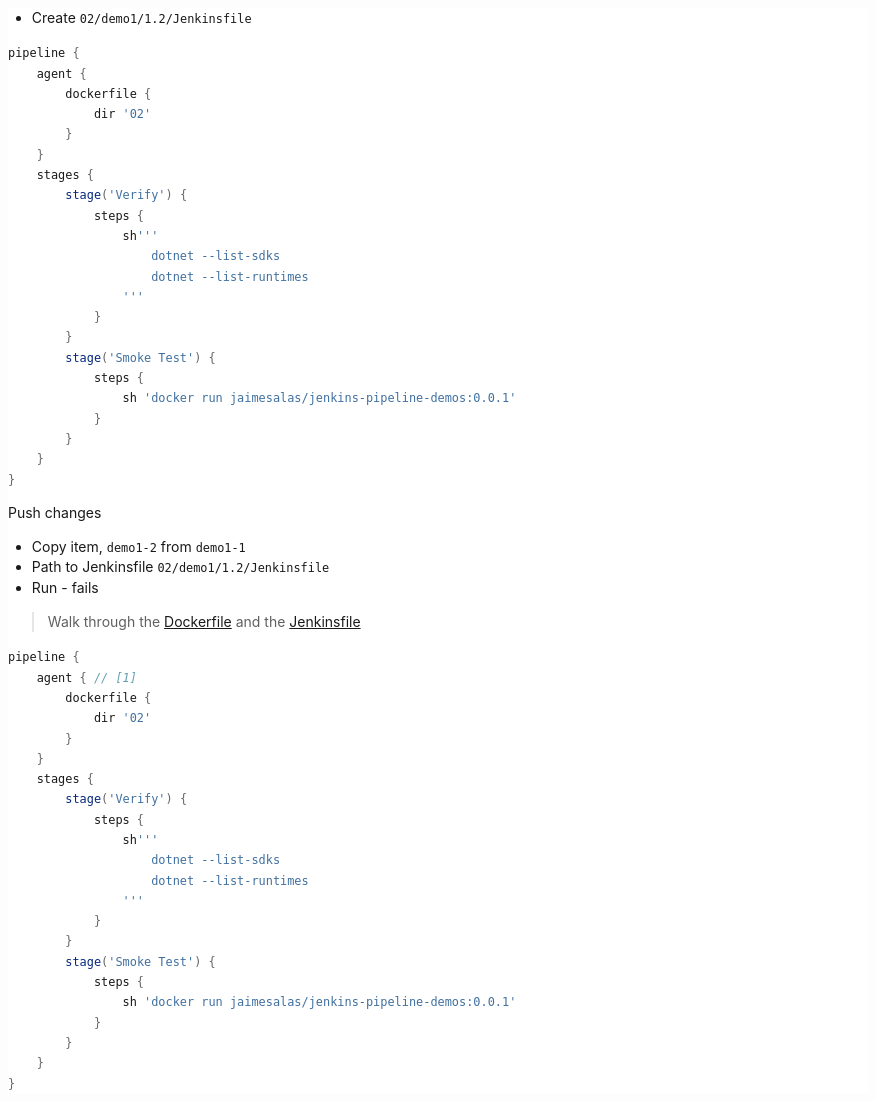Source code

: 
* Create `02/demo1/1.2/Jenkinsfile`

```groovy
pipeline {
    agent {
        dockerfile {
            dir '02'
        }
    }
    stages {
        stage('Verify') {
            steps {
                sh'''
                    dotnet --list-sdks
                    dotnet --list-runtimes
                '''
            }
        }
        stage('Smoke Test') {
            steps {
                sh 'docker run jaimesalas/jenkins-pipeline-demos:0.0.1'
            }
        }
    }
}
```

Push changes

- Copy item, `demo1-2` from `demo1-1`
- Path to Jenkinsfile `02/demo1/1.2/Jenkinsfile`
- Run - fails

> Walk through the [Dockerfile](../Dockerfile) and the [Jenkinsfile](./02/demo1/1.2/Jenkinsfile)

```groovy
pipeline {
    agent { // [1]
        dockerfile {
            dir '02'
        }
    }
    stages {
        stage('Verify') {
            steps {
                sh'''
                    dotnet --list-sdks
                    dotnet --list-runtimes
                '''
            }
        }
        stage('Smoke Test') {
            steps {
                sh 'docker run jaimesalas/jenkins-pipeline-demos:0.0.1'
            }
        }
    }
}
```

*What to work on:* Set down the lines from the one with "and the [Jenkinsfile](./02/demo1/1.2/Jenkinsfile)" through the end of the data above. Keep each exactly as written and add no other line.

*Completed exercise:*
> Walk through the [Dockerfile](../Dockerfile) and the [Jenkinsfile](./02/demo1/1.2/Jenkinsfile)

```groovy
pipeline {
    agent { // [1]
        dockerfile {
            dir '02'
        }
    }
    stages {
        stage('Verify') {
            steps {
                sh'''
                    dotnet --list-sdks
                    dotnet --list-runtimes
                '''
            }
        }
        stage('Smoke Test') {
            steps {
                sh 'docker run jaimesalas/jenkins-pipeline-demos:0.0.1'
            }
        }
    }
}
```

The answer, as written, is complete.